Also main() was not called in your code, due to indentation.

Edited by Gribouillis

0

Is it possible for you to elaborate on the output; I may not understand the complete output of the flatten_dict(). Thank for catching the indentation - I just debugged that just now.

Edited by Saran_1

1

The flatten_dict() function returns an iterable sequence of (key, value) pairs. You can turn this to a list of pairs with list(flatten_dict(root)).

A list of pairs L (or a iterable of pairs) can be transposed with zip(*L).

>>> L = [('A', 1), ('B', 2), ('C', 3), ('D', 4)]
>>> list(zip(*L))
[('A', 'B', 'C', 'D'), (1, 2, 3, 4)]
0

Ah, I see now. However, if there is duplicate set of items in a list; for example, using your example:

>>> L = [('A', 1), ('B', 2), ('C', 3), ('D', 4),('A', 5), ('B', 6), ('C', 7), ('D', 8)]

The analogy is that the key (header) is the same, but the values (row values are different is it best to use zip(*L).

My goal is that the the second set of values be written below the 1st; however the header should be only written once. Is it best to write out seaprate values adnd headers?

For example, I was thinking:

 root = ElementTree.XML(xml_string) 
 header = writer.writerow([k for k, v in root]) //this should be only called once
 row = writer.writerow([v for k, v in root]) // based off of the number of new values these git printed in different rows
0

I don't understand your problem. If you have the list

L = [('A', 1), ('B', 2), ('C', 3), ('D', 4),('A', 5), ('B', 6), ('C', 7), ('D', 8)]

and you want a excel sheet such as

A B C D A B C D
1 2 3 4 5 6 7 8

you can do either

writer.writerows(zip(*L))

• [Material shown]
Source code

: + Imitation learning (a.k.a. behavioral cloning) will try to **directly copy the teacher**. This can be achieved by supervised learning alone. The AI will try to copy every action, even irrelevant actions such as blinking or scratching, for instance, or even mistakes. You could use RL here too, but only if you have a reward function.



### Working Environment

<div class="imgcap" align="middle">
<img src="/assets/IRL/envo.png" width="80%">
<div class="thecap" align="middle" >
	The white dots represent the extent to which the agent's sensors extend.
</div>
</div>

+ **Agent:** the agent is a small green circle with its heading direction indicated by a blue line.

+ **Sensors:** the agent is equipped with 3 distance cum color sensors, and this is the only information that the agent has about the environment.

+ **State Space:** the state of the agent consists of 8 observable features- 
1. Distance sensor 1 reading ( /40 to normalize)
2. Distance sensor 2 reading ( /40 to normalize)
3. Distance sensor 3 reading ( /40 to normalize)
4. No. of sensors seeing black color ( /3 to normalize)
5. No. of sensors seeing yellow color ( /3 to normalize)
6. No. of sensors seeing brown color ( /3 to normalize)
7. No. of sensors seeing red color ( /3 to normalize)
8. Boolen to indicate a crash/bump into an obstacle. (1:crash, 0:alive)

• [Directions]
a. Translate this sentence from the Python thread into Spanish: "The flatten_dict() function returns an iterable sequence of (key, value) pairs."
b. Output the part of the Python thread from "Edited by Gribouillis" up to and including "pairs with list(flatten_dict(root)).".
c. Pick up the Python thread where it stops and continue it.
The entries above are separate material and are not part of the Python thread.

• [Responses in order]
a. La función flatten_dict() devuelve una secuencia iterable de pares (clave, valor).

b.
Edited by Gribouillis

0

Is it possible for you to elaborate on the output; I may not understand the complete output of the flatten_dict(). Thank for catching the indentation - I just debugged that just now.

Edited by Saran_1

1

The flatten_dict() function returns an iterable sequence of (key, value) pairs. You can turn this to a list of pairs with list(flatten_dict(root)).

c.
or

writer.writerow[(k for k, v in L)]
writer.writerow([v for k, v in L])

and of course, in your case, do first

L = list(flatten_dict(root))

All this will work very well as long as you dont have very large xml files (but in this case, the code can be adapted)

Edited by Gribouillis

0

Forgive me for the lack of clarity; I had meant the following:

A B C D
1 2 3 4

A B C D //or any column header
5 6 7 8
0

So you mean the headers A B C D, then a first row of values 1 2 3 4, then a blank row, then a row A B C D again and finally a new row with a set of values 5 6 7 8 ?

0

And if we have

L = [('A', 1), ('B', 2), ('C', 3), ('D', 4),('A', 5), ('B', 6), ('D', 8)]

you want

A B C D
1 2 3 4

A B   D
5 6   8

?

What about

L = [('A', 1), ('B', 2), ('C', 3), ('D', 4),('D', 5), ('B', 6), ('A', 8)]

?

Edited by Gribouillis

0

The columns should match the keys - if there are additions and subtractions then the column headers should reflect this.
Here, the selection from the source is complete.